Arbeitsauftrag 1: Gib aus dem Text über Msgr. Viganò den Abschnitt von „Der zurückgehaltene Brief“ bis einschließlich „Feld zu führen.“ wortgetreu wieder.
Arbeitsauftrag 2: Führe den Text über Msgr. Viganò im Anschluss an seinen letzten Satz weiter.

Text:
· · · ·

(Rom) Keine glänzende Figur macht derzeit der Präfekt des vatikanischen Kommunikationssekretariats, Msgr. Dario Edoardo Viganò. Er läßt dabei auch den Vatikan nicht gut aussehen. Was als Extra-Zugabe gedacht war, um besonders euphorisch fünf Jahre Papst Franziskus zu feiern, wurde zum peinlichen Eigentor.
Alles begann mit der Idee Viganòs, Papst Franziskus zu dessen fünftem Thronjubiläum mit einem besonderen Geschenk zu beehren. Wahrscheinlich dachte er sogar, strategisch besonders gewieft zu handeln. Benedikt XVI. sollte für den Jubilar mobilisiert werden, was nicht nur der Kontinuitätsthese zwischen den beiden Pontifikaten neuen Auftrieb geben sollte, sondern vor allem der anschwellenden Kritik an der Amtsführung von Franziskus entgegenwirken. Es ist bekannt, daß einige Teil der katholischen Kirche, auch im Vatikan, insgeheim Benedikt XVI. als legitimen Papst ansehen. Noch größer ist die Schar jener Katholiken, die sich lieber heute als morgen ein Ende des derzeitigen Pontifikats wünschen würden.
Msgr. Viganò, von Franziskus zum Kommunikationschef des Vatikans gemacht, dachte also gleich mehrere Fliegen mit einem Streich zu schlagen. Er meinte es so gut, daß er den Bogen überspannte, und dabei ertappt wurde.
Benedikt XVI. kam offenbar selbst nicht auf den Gedanken, dem regierenden Papst eine schriftliche Huldigungsnote zukommen zu lassen. So wurde etwas nachgeholfen.
Msgr. Viganò ließ eine vollständige Ausgabe samt Schuber von elf Kleinschriften über „die Theologie von Papst Franziskus“ in das Kloster Mater Ecclesiae bringen und übermittelte dazu dem gewesen Kirchenoberhaupt am 12. Januar ein freundliches Schreiben.
Was genau Viganò darin geschrieben hat, ist nicht bekannt. Offenbar war aber eine Bitte um eine Stellungnahme zur Schriftenreihe enthalten. Es war klar, daß sich Benedikt XVI. allein schon aus Höflichkeitsgründen einer solchen Bitte nicht entziehen konnte, da sich die Publikation auf das regierende Kirchenoberhaupt bezieht.
Der zurückgehaltene Brief als Propagandainstrument
Benedikt XVI. antwortete am 7. Februar 2018. Msgr. Viganò hielt die Antwort aber zurück, um den Vorgänger als Kronzeugen für die besondere Qualität des Pontifikats von Franziskus ins Feld zu führen.
Am Abend des 12. März, einen Tag vor dem Jahrestag der Wahl, ging Viganò mit dem Brief an die Öffentlichkeit. Anlaß war die Vorstellung der elfbändigen Schriftenreihe. Doch war mehr geplant. Die Medienmaschine sprang sofort an. Die von ihm verantwortete, neue vatikanische Nachrichtenplattform Vatican News verbreitete den Brief international gleich in mehreren Sprachen.

· · · ·

Datenauszug:
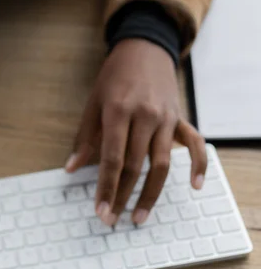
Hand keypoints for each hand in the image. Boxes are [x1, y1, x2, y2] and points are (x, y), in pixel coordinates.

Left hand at [65, 39, 206, 225]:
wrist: (144, 48)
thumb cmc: (113, 78)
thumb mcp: (92, 103)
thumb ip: (84, 138)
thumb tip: (70, 169)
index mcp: (118, 112)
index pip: (112, 159)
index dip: (106, 188)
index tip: (100, 210)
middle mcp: (145, 116)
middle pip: (135, 166)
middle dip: (122, 196)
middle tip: (112, 220)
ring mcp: (166, 118)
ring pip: (162, 164)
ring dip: (150, 193)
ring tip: (138, 216)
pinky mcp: (180, 118)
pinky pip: (194, 145)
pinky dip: (198, 165)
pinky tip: (195, 187)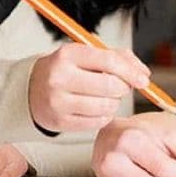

· · · ·

Antwortfeld 1:
Der zurückgehaltene Brief als Propagandainstrument
Benedikt XVI. antwortete am 7. Februar 2018. Msgr. Viganò hielt die Antwort aber zurück, um den Vorgänger als Kronzeugen für die besondere Qualität des Pontifikats von Franziskus ins Feld zu führen.

Antwortfeld 2:
Das Echo war enorm. Die papstnahen Vatikanisten trugen wie „Revolutionswächter“ (Nuova Bussola Quotidiana) die Nachricht in Windeseile in alle Welt hinaus. Wer mehr, so die Sprachregelung, als Benedikt XVI. könne dem regierenden Papst ein Zeugnis der theologischen und philosophischen Größe ausstellen? Der Brief Benedikts wurde wie eine Gratulation und eine Huldigung verbreitet, oder mehr noch wie ein Zeugnis, das Benedikt seinem Nachfolger ausstellte. Note: ausgezeichnet.
Mit triumphierendem Tonfall reagierten engste Vertraute von Papst Franziskus, darunter Antonio Spadaro, der Chefredakteur der römischen Jesuitenzeitschrift La Civiltà Cattolica. Der über Twitter frohlockte und dabei nicht darauf vergaß, den Kardinälen der Dubia gleich einen weiteren Seitenhieb zu verpassen, über die er sich lustig machte.
Der Rom-Korrespondent von Reuters, Philip Pullella twitterte erfreut:
„Am fünften Jahrestag der Wahl von Franziskus attackiert sein Vorgänger Benedikt XVI. ‚dumme Vorurteile‘ der Konservativen“.
Nicht gesagt, aber deutlich gemeint wurde damit, daß Franziskus-Kritiker nun endlich den Mund zu halten hätten. Benedikt XVI. selbst habe ihnen den Mund gestopft. Kardinal Kasper hatte es schon einige Tage zuvor formuliert: Es solle endlich Schluß sein mit „haltlosen“ Häresie-Vorwürfen gegen Franziskus.
Unter den größer werdenden Kirchenkreise, die das aktuelle Pontifikat für eine mehr oder weniger große „Katastrophe“ halten, machte sich Verwunderung und Enttäuschung breit. Erhebliche Teile von ihnen blicken, von Franziskus’ Agenda getrieben, wehmütig Richtung Mater Ecclesiae. Von dort und nicht von Santa Marta erhoffen sie Orientierung. Fragen traten auf: War eine solche Huldigung durch Benedikt XVI. wirklich nötig? Hätte er sich nicht in Zurückhaltung üben können, da er sich bewußt sein mußte, daß sein Brief veröffentlicht würde?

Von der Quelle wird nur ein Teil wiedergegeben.